CHASSIS NO: 72345
• Period-correct T-head REO engine
• Vintage parts employed
• Brass Era sporting car
T-head four-cylinder engine, 30/35 HP, three-speed manual transmission, solid front axle and live rear axle with semi-elliptic leaf springs, rear wheel mechanical drum brakes; wheelbase: 112”
In the early days of motoring, fast cars were all the rage. Stripped down speedsters were the passion of many young drivers hoping to attain a sporty open air raceabout from car makers like Mercer or Stutz. In 1914, REO offered just two body styles, a five-passenger touring car and a two-passenger roadster, both powered by a 30-35 HP engine and neither of these being particularly sporty in their looks. This home-brew speedster’s origins have been lost to time, but it is believed to have initially been assembled in the late 1970s near Mason, Michigan. It was acquired by old car enthusiast, Dan Shafarman, who has a passion for REO automobiles. Under his ownership, he reportedly had the car running and finished, giving it the speedy persona it has today. According to our consignor, Shafarman hand formed the fenders on this car and then added two vintage brass headlights which were electrified to operate on a six-volt system. He then created dual bucket seats for the driver and passenger and added a fuel tank mounted high behind the seats. Several other special touches were added to complete the look including a rather distinguished paint scheme of fire-engine red with bright yellow applied to the spokes of the demountable rims as well as the undersides of the fenders plus attractive outlining on the seats. Shafarman’s final touch was to add a name to this home-built speedster; he christened it the REO Bearcat.

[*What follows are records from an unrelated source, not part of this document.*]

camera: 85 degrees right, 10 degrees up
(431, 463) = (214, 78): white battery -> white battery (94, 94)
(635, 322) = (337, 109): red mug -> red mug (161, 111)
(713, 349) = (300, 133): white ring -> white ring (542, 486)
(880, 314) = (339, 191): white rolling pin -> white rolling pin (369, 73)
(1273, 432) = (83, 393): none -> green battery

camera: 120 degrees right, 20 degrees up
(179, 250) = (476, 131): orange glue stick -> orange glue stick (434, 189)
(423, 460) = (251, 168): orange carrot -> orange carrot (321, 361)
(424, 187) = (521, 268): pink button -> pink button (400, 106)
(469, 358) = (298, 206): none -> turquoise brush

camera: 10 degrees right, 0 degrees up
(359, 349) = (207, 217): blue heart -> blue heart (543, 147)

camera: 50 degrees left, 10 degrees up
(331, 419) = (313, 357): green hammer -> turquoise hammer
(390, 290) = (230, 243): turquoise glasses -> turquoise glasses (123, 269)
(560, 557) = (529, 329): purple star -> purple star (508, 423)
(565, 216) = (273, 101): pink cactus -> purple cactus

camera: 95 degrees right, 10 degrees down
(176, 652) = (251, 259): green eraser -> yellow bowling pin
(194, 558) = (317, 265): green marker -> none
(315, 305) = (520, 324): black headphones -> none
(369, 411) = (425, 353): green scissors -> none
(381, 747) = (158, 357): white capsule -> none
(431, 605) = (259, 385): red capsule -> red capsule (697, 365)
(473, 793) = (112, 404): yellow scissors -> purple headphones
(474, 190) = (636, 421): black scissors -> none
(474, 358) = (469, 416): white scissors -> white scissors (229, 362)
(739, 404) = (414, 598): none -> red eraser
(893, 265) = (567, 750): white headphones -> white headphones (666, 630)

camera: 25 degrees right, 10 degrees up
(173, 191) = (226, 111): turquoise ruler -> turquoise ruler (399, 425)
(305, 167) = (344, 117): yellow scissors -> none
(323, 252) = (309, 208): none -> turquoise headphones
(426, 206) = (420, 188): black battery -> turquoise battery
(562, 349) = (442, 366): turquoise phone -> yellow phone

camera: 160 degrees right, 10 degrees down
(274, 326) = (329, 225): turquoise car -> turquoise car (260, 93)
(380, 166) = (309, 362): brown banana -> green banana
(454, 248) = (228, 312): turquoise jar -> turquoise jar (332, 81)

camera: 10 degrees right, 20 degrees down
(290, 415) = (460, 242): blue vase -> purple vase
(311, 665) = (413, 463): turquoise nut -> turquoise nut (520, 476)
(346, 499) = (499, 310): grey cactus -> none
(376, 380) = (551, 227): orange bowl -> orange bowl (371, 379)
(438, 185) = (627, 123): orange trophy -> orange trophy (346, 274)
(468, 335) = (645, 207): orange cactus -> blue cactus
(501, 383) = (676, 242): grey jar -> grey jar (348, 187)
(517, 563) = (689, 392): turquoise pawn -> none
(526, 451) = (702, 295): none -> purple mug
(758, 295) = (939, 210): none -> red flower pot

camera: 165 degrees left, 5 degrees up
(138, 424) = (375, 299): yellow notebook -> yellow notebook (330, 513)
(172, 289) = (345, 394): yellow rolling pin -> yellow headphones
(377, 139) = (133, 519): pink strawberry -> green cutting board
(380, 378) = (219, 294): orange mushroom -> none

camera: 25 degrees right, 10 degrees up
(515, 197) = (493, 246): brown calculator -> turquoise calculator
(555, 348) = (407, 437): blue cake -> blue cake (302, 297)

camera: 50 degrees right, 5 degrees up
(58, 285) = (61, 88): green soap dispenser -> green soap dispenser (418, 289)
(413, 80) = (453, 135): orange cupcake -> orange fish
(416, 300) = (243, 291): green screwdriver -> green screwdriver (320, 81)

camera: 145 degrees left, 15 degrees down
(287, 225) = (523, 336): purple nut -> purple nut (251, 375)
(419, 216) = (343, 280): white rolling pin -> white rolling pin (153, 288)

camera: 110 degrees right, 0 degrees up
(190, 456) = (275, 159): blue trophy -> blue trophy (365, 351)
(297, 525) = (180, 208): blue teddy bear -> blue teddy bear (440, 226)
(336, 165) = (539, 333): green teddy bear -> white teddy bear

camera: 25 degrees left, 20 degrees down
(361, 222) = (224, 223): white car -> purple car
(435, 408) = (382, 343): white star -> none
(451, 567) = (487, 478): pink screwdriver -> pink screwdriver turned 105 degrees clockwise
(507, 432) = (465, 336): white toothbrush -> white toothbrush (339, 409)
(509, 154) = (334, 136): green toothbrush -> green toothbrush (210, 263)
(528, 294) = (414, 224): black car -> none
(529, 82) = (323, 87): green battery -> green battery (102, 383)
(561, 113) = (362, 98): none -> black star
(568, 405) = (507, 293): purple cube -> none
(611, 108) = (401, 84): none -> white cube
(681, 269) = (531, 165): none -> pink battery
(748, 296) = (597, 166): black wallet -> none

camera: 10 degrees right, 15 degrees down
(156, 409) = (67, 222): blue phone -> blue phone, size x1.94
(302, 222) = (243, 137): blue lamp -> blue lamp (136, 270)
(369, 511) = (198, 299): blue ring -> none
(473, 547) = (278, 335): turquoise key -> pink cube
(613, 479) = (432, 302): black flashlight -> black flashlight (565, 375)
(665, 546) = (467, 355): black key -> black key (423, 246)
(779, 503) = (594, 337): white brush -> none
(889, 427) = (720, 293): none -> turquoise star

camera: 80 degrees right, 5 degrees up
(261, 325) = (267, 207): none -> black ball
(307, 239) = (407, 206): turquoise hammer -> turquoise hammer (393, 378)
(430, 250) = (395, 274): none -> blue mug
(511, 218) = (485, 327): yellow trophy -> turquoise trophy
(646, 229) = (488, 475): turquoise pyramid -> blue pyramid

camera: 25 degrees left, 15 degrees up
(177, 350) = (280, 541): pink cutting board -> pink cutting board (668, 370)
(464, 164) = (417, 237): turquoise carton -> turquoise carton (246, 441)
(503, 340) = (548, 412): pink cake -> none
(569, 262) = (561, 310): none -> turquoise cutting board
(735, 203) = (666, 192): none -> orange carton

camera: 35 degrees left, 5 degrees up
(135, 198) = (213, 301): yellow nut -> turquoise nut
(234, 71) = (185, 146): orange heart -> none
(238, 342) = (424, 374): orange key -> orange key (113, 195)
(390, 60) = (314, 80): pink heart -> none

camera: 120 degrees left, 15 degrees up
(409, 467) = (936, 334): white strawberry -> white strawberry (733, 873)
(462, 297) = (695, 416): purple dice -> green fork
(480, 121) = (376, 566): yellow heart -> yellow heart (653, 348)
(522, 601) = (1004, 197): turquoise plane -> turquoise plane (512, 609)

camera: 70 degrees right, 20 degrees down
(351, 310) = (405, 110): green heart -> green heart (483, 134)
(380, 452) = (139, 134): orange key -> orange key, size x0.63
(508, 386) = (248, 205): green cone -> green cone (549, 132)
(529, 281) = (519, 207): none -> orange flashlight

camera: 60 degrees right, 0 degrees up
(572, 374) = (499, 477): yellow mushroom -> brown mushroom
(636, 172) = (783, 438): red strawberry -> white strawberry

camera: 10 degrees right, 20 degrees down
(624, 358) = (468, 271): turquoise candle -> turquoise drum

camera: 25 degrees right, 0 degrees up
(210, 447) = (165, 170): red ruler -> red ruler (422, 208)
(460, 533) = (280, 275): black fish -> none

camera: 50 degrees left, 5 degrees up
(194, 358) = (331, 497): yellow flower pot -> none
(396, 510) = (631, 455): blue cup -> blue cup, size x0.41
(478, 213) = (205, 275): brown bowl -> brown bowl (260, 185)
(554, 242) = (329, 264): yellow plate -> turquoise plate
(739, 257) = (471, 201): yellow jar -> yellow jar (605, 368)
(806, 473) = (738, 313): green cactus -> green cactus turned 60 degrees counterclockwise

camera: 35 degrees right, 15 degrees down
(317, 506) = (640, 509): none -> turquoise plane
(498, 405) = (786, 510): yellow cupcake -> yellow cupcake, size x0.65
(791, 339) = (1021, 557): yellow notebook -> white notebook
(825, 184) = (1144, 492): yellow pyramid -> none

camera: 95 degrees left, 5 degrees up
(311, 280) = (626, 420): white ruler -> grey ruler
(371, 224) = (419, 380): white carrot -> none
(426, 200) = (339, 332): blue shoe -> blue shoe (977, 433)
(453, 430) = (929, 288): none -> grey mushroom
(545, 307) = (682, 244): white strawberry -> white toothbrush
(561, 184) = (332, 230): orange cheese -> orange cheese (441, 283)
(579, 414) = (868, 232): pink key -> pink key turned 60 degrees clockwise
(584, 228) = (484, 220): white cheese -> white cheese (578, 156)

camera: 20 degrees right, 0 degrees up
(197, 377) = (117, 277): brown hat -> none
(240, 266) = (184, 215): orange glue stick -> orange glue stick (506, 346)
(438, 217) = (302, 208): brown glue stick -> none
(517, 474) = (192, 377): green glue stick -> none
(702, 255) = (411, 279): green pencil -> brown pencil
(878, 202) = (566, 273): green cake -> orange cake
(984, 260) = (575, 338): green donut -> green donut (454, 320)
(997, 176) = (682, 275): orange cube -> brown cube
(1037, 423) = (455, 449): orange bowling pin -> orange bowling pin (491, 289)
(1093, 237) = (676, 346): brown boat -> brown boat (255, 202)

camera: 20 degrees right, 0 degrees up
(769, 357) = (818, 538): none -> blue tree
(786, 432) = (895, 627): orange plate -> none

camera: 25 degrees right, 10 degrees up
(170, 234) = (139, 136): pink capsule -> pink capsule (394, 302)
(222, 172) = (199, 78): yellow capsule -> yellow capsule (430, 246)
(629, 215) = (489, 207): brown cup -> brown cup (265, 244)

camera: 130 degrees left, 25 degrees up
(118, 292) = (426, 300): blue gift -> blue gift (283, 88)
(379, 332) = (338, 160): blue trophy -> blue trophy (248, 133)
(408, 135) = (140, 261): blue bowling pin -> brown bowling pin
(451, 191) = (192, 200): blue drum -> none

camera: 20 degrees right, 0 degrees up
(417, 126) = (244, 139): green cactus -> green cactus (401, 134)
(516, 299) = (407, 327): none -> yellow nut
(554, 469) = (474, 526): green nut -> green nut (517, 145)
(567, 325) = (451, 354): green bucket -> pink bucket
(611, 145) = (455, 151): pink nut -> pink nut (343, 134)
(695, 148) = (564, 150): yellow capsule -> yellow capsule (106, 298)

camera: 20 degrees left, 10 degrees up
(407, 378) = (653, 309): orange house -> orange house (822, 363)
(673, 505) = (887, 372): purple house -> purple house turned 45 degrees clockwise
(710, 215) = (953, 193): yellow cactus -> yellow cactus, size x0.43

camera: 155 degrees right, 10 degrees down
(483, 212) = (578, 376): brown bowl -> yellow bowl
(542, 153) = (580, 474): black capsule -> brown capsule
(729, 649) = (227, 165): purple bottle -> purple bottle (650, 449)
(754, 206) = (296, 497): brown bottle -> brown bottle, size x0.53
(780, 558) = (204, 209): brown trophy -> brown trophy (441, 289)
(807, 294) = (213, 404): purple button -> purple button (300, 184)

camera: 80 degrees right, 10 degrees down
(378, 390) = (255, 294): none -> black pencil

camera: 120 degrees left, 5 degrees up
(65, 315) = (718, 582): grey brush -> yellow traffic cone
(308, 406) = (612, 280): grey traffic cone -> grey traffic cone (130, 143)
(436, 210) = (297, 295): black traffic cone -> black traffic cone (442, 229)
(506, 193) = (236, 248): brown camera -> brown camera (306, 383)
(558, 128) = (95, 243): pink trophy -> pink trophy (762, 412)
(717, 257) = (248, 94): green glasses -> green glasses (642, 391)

Our consignor acquired the Bearcat a few years back. He found that while the State of Michigan has issued a title and a serial number for this car, it had never been registered to run on public roads due to a need to be able to pass a safety inspection. Since its current ownership, the engine has not been started. Our consignor does believe that the engine is from 1914 but believes the chassis might be from 1915. It was recently fitted with a new set of Firestone Non-Skid tires, but for the time being is a static display piece that rolls just fine. The REO Bearcat could be an ideal candidate for project car which could result in some rather exciting motoring tales, but only if you’re ready for a REO!